Established in 1996 per statute (section 211.680 et seq.), Kentucky’s Child Fatality Review Program works to identify child deaths for review and evaluation to inform program policy and prevention efforts. The CFR program is organizationally located in the Maternal and Child Health (MCH) Division, Department for Public Health. Kentucky is part of the Southeast Coalition on Child Fatalities.
MCH Title V Block Grant provides funding for the annual budget of $418,500. Kentucky has a SUID case registry funded by the Sudden Unexpected Infant Death (SUID) Case Registry Grant. Local health departments receive an allocation of $1,000 per county to assist with costs of child death reviews and prevention activities. Staffing for the program is
- Full time nurse consultant inspector
- Full time administrative/data entry assistant
Additional program support is provided from the Chief Medical Examiner, an epidemiologist and the SUID case registry program
Kentucky has both state and local teams, which are not mandated.
State Team Chairperson: Dr. Christina Howard
The team is comprised of approximately 30 additional members representing diverse agencies and meets every other month to discuss prevention activities and initiatives.
The chairperson at the local level is the County Coroner. Kentucky has 120 counties. One hundred and five counties have teams conducting child death reviews for approximately 74% of the counties, with two additional counties preparing. Fifteen additional counties are actively preparing local review teams. Teams are comprised of six to ten multidisciplinary members. Technical support is provided for local teams by the State CFR nurse consultant/inspector.
Local teams review coroner cases for children under 18 years of age. Any cases suspicious of abuse or neglect are forwarded for additional review to the Kentucky Child Death Fatality and Near Fatality External Panel. The Kentucky State Sudden Unexpected Infant Deaths (SUID) Team reviews SUID cases that are not reviewed at a local level.
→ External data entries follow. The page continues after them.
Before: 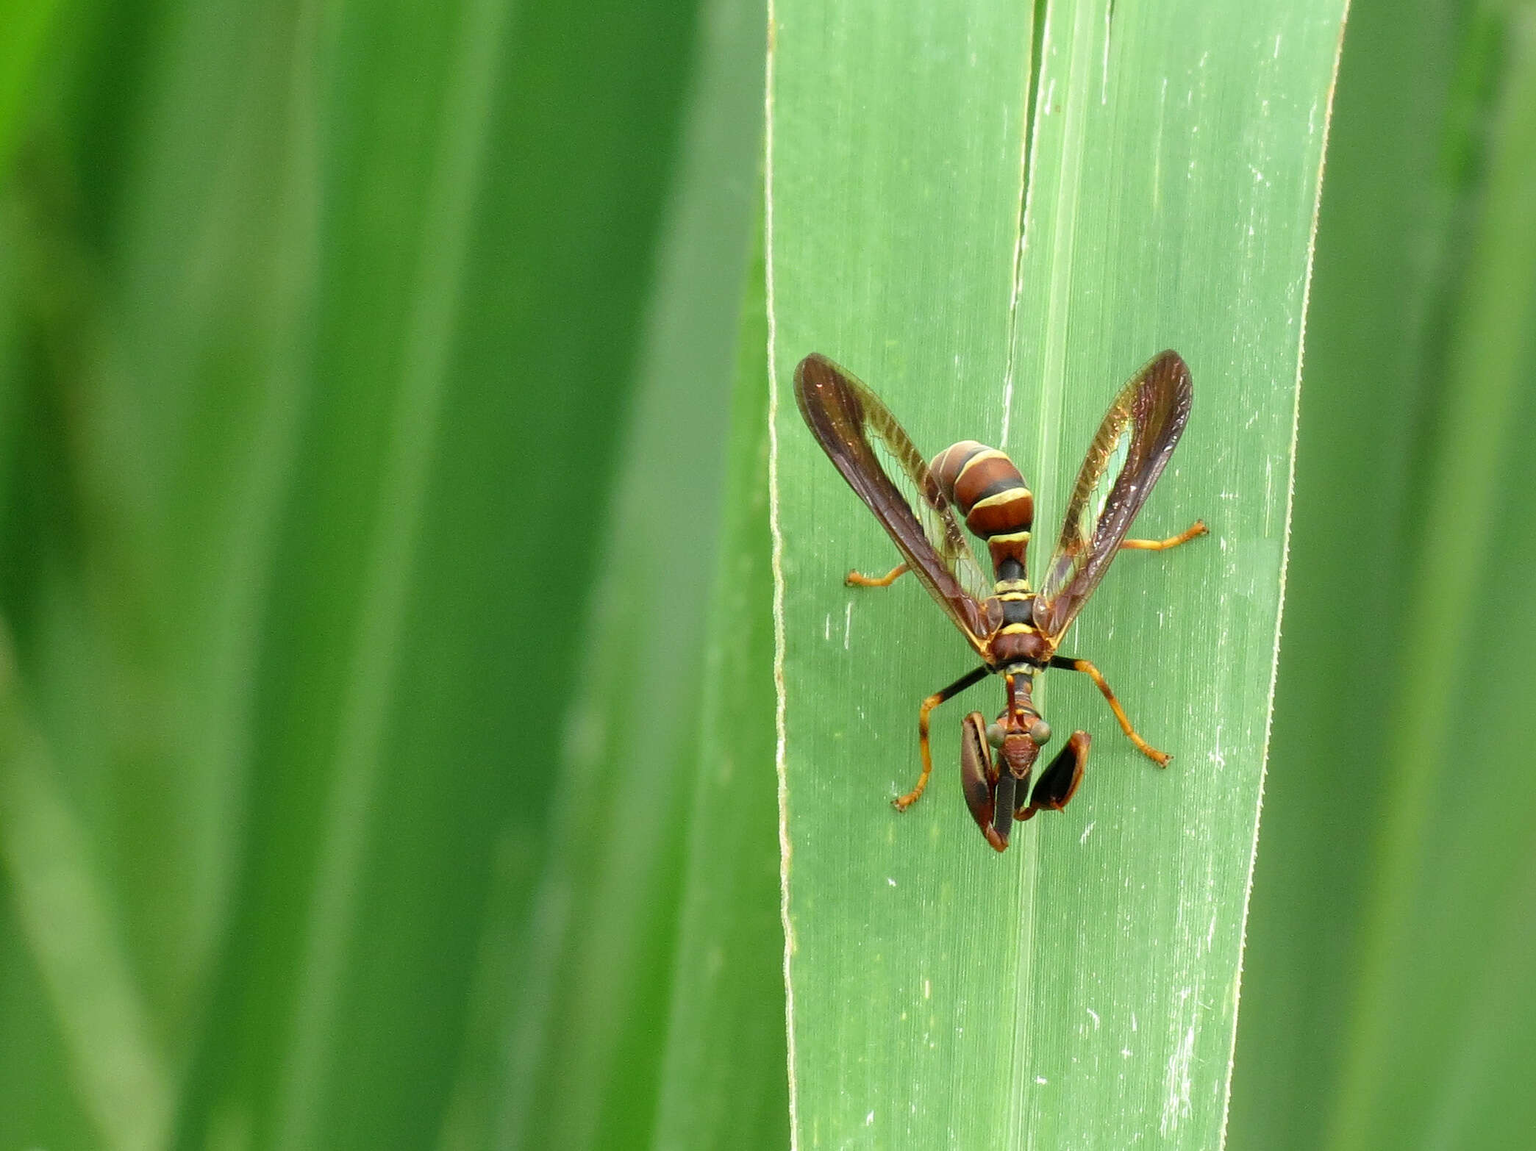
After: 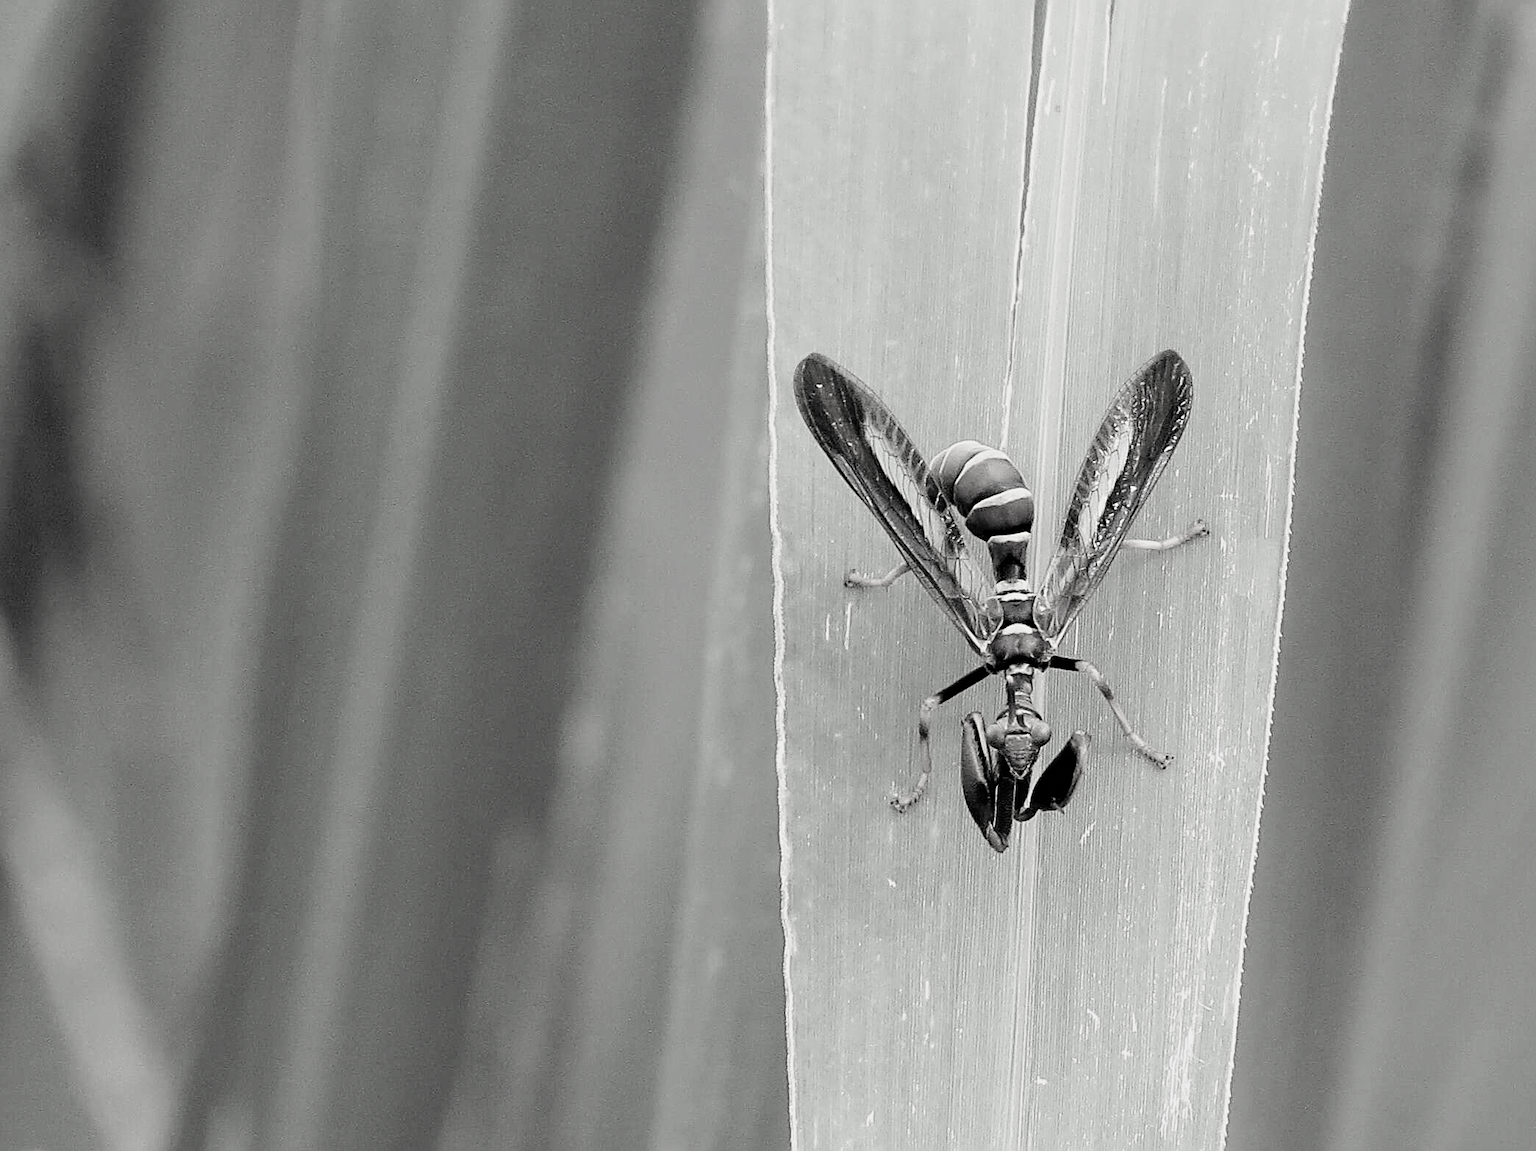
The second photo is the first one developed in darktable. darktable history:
sharpen: radius 2.691, amount 0.66
filmic rgb: black relative exposure -5.12 EV, white relative exposure 3.54 EV, threshold 3.04 EV, hardness 3.17, contrast 1.412, highlights saturation mix -48.91%, color science v4 (2020), enable highlight reconstruction true
velvia: on, module defaults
The goal of the Kentucky Department for Public Health’s Child Fatality Review (CFR) Program is ultimately to decrease child deaths through prevention efforts. Review of aggregate data from vital statistics is used to identify trends and emerging issues in preventable fatalities. Using data driven best practice programming, the goal is to reduce child death rates by:
- Facilitating the development of local child fatality review teams, which may include training opportunities and technical assistance;
- Developing and distributing model protocols for local child fatality review teams that investigate child fatalities;
- Reviewing and approving local protocols prepared and submitted by local teams;
- Analyzing data regarding child fatalities to identify trends, patterns and risk factors;
- Evaluating the effectiveness of adopted prevention and intervention strategies;
- Making recommendations regarding state programs, legislation, administrative regulations, policies, budgets, and treatment and service standards, which may facilitate the development of strategies for the prevention and reduction of the number of child deaths; and
- Promoting services and resources for bereavement to families and communities through the local health departments.
Standardized data reporting forms are completed for all reviews as required by state statute. Electronic and hard copy data files are stored securely. The CFR program has access to vital statistics records including electronic transmission of data from the electronic death registration system, coroner’s reports, and other sources.
Kentucky produces an annual CFR report based on the calendar year that is data driven and highlights prevention efforts from stakeholders. The report is distributed to selected government officials, Department for Public Health staff, local health departments, coroners and others upon request.
In 2019, a total of 99.4% of child fatalities identified as reviewable were reviewed. CFR findings influence policy changes in Kentucky. Statewide examples include booster seat and graduated driver’s license legislation and the provision of educational materials to prevent pediatric abusive head trauma to birthing hospitals in Kentucky. CFR findings were pivotal in the development of a Safe Sleep campaign (safesleepky.org).
Kentucky has protocols in place including confidentiality, and recommendations for the composition of local teams. The Kentucky CFR program recommends that all teams follow the recommendations from the National Center for Child Death Review.
Kentucky CFR coordinates all program oversight and provides technical support and training to local health department staff and coroners. Training is available upon request from other agencies and organizations.